**Extracted text**.
====
The DS-160, Online Nonimmigrant Visa Application, is a fully integrated online application form that is used to collect the necessary application information from a person seeking a nonimmigrant visa for temporary travel to the United States.

OFLC processes labor certification applications for employers seeking to bring foreign workers into the United States and grants certifications in those cases where employers can demonstrate that there are not sufficient U.S. workers available, willing and qualified to perform the work at wages that meet or exceed the prevailing wage paid for the occupation in the area of intended employment.

Designated School Official is a school officer designated to work with students and act as a representative of USCIS/ICE in certain matters.

Student and Exchange Visitor Information System www.ice.gov/sevis.

SEVIS is an Internet-based system that maintains accurate and current information on non-immigrant students (F and M visa), exchange visitors (J visa), and their dependents (F-2, M-2, and J-2). SEVIS enables schools and program sponsors to transmit electronic information and event notifications via the Internet, to the ICE and Department of State (DOS) throughout a student or exchange visitor’s stay in the United States. The system will reflect international student or exchange visitor status changes, such as admission at Port of Entry (POE), change of address, change in program of study, and other details. SEVIS will also provide system alerts, event notifications, and basic reports to the end-user schools, programs, and Immigration related field offices.

SEVP acts as the bridge for government organizations that have an interest in information on foreign students. SEVP helps the Department of Homeland Security and Department of State monitor school and exchange programs and F, M and J category visitors. SEVP administers the F and M visa categories, while the Department of State manages the J exchange visitor program.
SEVP uses the Student and Exchange Visitor Information System (SEVIS), a web-based solution, to track and monitor schools and programs, students, exchange visitors and their dependents while approved to participate in the U.S. education system.
SEVP collects, maintains and provides the information so that only legitimate foreign students or exchange visitors gain entry to the United States. The result is an easily accessible information system that provides timely information to the Department of State, U.S. Customs and Border Protection (CBP), U.S. Citizenship and Immigration Services (USCIS) and U. S. Immigration and Customs Enforcement (ICE).
For more details, please visit the link, http://www.ice.gov/sevis/

Introduction:

VIBE is a web-based adjudication tool used by USCIS to validate basic information about companies petitioning to employ alien workers. VIBE uses commercially available data from an independent information provider (IIP) to validate basic information about companies petitioning to employ certain alien workers. Dun and Bradstreet (D&B) is the current IIP for this program.

This service is available to US based, privately held companies only. It is free of charge, and petitioning employers may access this process via D&B’s iUpdate for U.S. government customers -- a free, password-protected and encrypted online service tool offered by D&B.
====
**Collected material**.
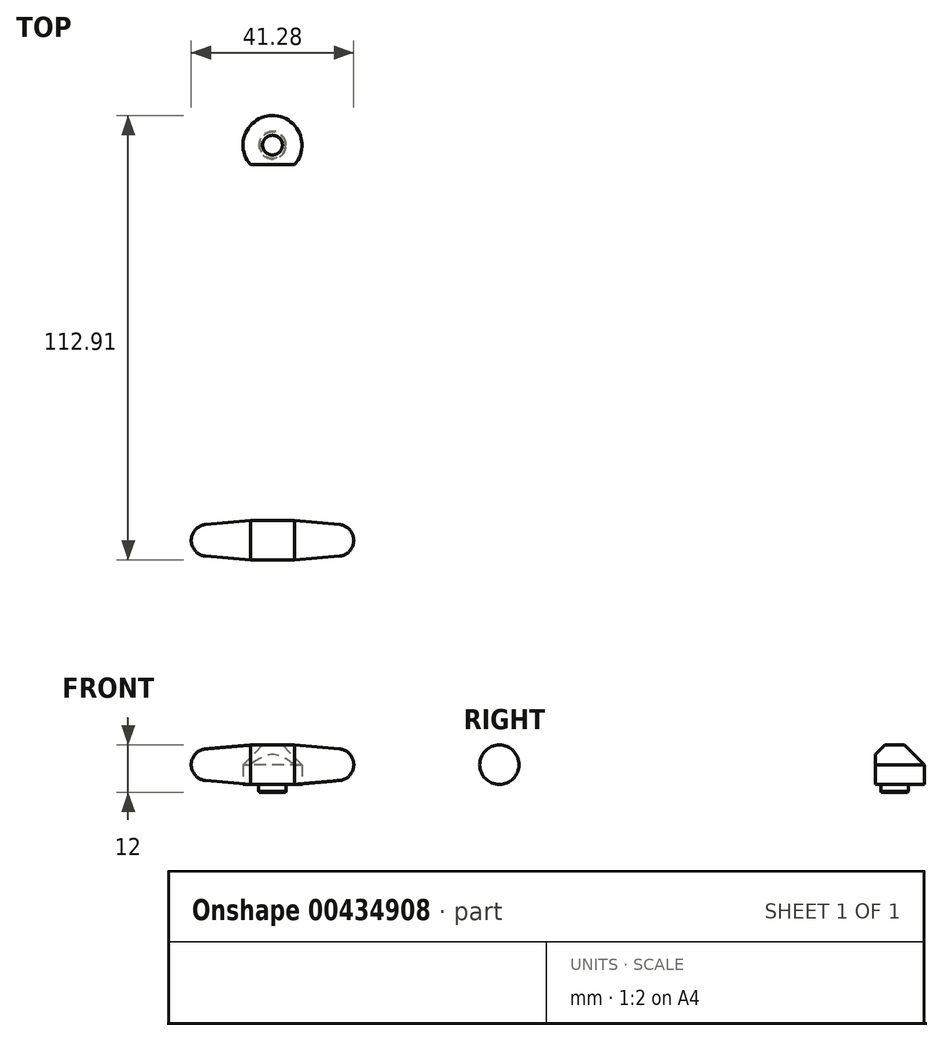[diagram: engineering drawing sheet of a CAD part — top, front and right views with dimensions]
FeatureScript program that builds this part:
====
**What this exercise asks**.
[1] Extract everything in the text on U.S. visa and immigration programs from "VIBE is a web-based" down to "offered by D&B.".
[2] Write what comes next in the text on U.S. visa and immigration programs, picking up after its final sentence.
The material plays no part in the work here.

**Responses in order**.
[1]
VIBE is a web-based adjudication tool used by USCIS to validate basic information about companies petitioning to employ alien workers. VIBE uses commercially available data from an independent information provider (IIP) to validate basic information about companies petitioning to employ certain alien workers. Dun and Bradstreet (D&B) is the current IIP for this program.

This service is available to US based, privately held companies only. It is free of charge, and petitioning employers may access this process via D&B’s iUpdate for U.S. government customers -- a free, password-protected and encrypted online service tool offered by D&B.

[2]
Please note that USCIS does not expect or require petitioners to contact D&B or pay any fees associated with creating or updating an existing record. Employers who wish to update their information through D&B directly may be subject to direct marketing by the organization or encounter D&B representatives who may suggest a purchase of the firm’s products and services.

Purpose of VIBE:

The purpose behind VIBE is to increase the efficiency of the visa petitioning process by reducing the amount of documents employers have to submit with each petition in order to prove eligibility. Furthermore, USCIS will also be able to reduce the number of RFEs issued to otherwise eligible petitioners.

An important point to note is that USCIS will not deny a petition based solely on information from VIBE without at least first giving the petitioner an opportunity to respond to the RFEs or NOIDs issued by USCIS.

Please note that whether or not you choose to create a record or update your record with D&B, you must respond to any RFE or NOID received from USCIS. Failure to respond could result in the denial of your petition. Furthermore, it is necessary to resolve relevant inconsistencies in the information provided by the employer, on one hand, and information available on VIBE, on the other.

Employment Authorization Document. This is evidence that a person is authorized to work in USA. People undergoing Adjustment of Status (AOS or I-485 process) are entitled to an EAD.

Specific information related to our team and this site.

Deferred Action is consent by the Government not to deport (remove) an otherwise deport-able individual. Usually it is given for humanitarian reasons and work authorization is also provided. Unlawful presence is stopped during deferred action, but any unlawful presence already accrued does not get wiped away. Deferred action is not a visa or a full legal status.

Automatic Visa Revalidation - Definition from Travel.state.gov

Re-entering the U.S. with a Valid I-94 Form & Expired Visa is Limited
What Is Automatic Revalidation?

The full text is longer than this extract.